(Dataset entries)
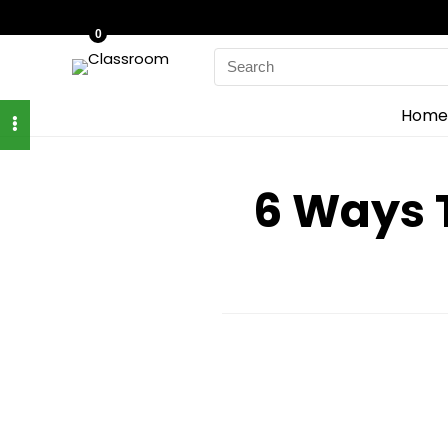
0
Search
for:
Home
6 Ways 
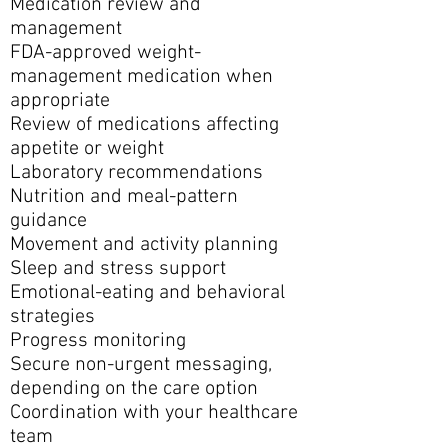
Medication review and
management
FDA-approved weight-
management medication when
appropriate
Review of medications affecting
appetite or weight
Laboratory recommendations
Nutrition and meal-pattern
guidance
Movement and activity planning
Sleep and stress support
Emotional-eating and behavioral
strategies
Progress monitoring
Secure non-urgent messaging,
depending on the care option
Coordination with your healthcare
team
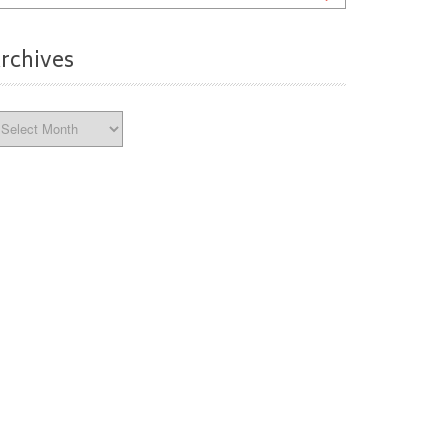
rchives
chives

* * *

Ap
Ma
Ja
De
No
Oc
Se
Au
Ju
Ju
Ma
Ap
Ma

## [Instructions to follow]
Locate the word "management" in the entries, and copy every line where it is found.

## [Answer for this exercise]
management
management medication when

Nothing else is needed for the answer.